We will now try and find a model to determine the effects of trip number in New York City on the pollution levels. In particular, we'll focus on fine particulate ($PM_{2.5}$) levels. We'll try and do a cubic polynomial fit.
# We will drop one extraneous value
ny_lockdown_pm25 = ny_lockdown_pm25.drop(ny_lockdown_pm25[ny_lockdown_pm25['Number of Trips'] >= 5500000].index)
X = ny_lockdown_pm25[['Number of Trips']]
X = X - 2500000
y = ny_lockdown_pm25['median']
poly = PolynomialFeatures(degree=3)
poly_X = poly.fit_transform(X)
poly_model = LinearRegression()
poly_model.fit(poly_X,y)
coefs = poly_model.coef_
tripnum = np.linspace(0, 3000000, 3000001).reshape(-1, 1)
poly_trips = poly.fit_transform(tripnum)
tripnum = tripnum + 2500000
predictions = poly_model.predict(poly_trips)
plt.plot(tripnum, predictions)
plt.scatter(x=ny_lockdown_pm25['Number of Trips'], y=ny_lockdown_pm25['median'])
plt.title('Fit of NYC PM_2.5 vs Number of Trips')
From the above graph we can see that there is a fairly decent fit of the predicted line to the original data.
Now let's do a Pearson Chi-Squared test on the data to see its correlation.

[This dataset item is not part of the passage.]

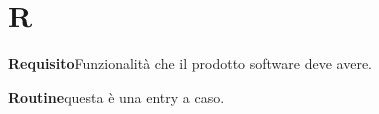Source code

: \newpage
\section{R}\label{l:R}
\textbf{Requisito}\newline Funzionalità che il prodotto software deve avere.

\textbf{Routine}\newline questa è una entry a caso.\\\\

stat, pval = pearsonr(ny_lockdown_pm25['Number of Trips'],ny_lockdown_pm25['median'])
print("Correlation Coefficient: " + str(stat))
print("The p-value is: " + str(pval))
This p-value is less than 0.05, meaning that the correlation between the Number of Trips and the $PM_{2.5}$ in New York City is statistically significant.

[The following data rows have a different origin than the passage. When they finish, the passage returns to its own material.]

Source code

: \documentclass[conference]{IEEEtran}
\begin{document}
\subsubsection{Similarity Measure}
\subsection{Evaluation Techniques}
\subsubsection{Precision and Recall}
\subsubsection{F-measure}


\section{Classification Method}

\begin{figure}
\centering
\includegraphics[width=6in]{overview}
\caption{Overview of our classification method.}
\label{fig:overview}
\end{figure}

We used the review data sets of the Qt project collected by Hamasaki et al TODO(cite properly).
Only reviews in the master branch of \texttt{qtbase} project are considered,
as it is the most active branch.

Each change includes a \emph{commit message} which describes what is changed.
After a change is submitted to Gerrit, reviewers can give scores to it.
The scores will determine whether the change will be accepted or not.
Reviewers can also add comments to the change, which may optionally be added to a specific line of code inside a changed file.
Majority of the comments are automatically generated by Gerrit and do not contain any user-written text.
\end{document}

From our analyses above, we have seen a tentative correlation between people going outside and the amount of air pollution in urban areas. With our study of New York City, we saw that as the number of trips increased, so too did air pollutants (in particular we looked at the correlation in $PM_{2.5}$). This indicates that at least in part there is an association between staying at home and a reduction in air pollution.

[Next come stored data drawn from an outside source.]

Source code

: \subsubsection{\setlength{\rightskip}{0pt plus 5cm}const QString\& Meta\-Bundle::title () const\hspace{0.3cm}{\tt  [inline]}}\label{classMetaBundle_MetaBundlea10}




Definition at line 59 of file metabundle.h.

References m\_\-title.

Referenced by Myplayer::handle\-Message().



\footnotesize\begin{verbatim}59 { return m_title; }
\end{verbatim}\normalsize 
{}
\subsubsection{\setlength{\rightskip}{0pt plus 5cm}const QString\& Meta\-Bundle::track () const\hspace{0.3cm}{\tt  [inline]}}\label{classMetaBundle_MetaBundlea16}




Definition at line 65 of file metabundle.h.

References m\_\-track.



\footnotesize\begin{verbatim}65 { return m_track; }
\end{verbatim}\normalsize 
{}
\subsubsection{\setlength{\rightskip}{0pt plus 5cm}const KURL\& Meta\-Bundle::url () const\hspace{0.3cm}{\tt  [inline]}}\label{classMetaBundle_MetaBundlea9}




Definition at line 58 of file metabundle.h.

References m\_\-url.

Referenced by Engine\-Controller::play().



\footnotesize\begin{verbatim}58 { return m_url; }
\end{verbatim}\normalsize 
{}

However, this research is not yet over. We only studied one city in this regard. In the future, it would be very useful to do similar analyses of this kind for a number of other cities across the globe. Doing so would require obtaining trip data for those cities, which we were unable to do in this project. Additionally, we haven't found any causative links, only correlative ones. Thus, future studies should focus on trying to acertain the exact causative pathways that cause this correlation of reduced air pollution to occur when people stop going out.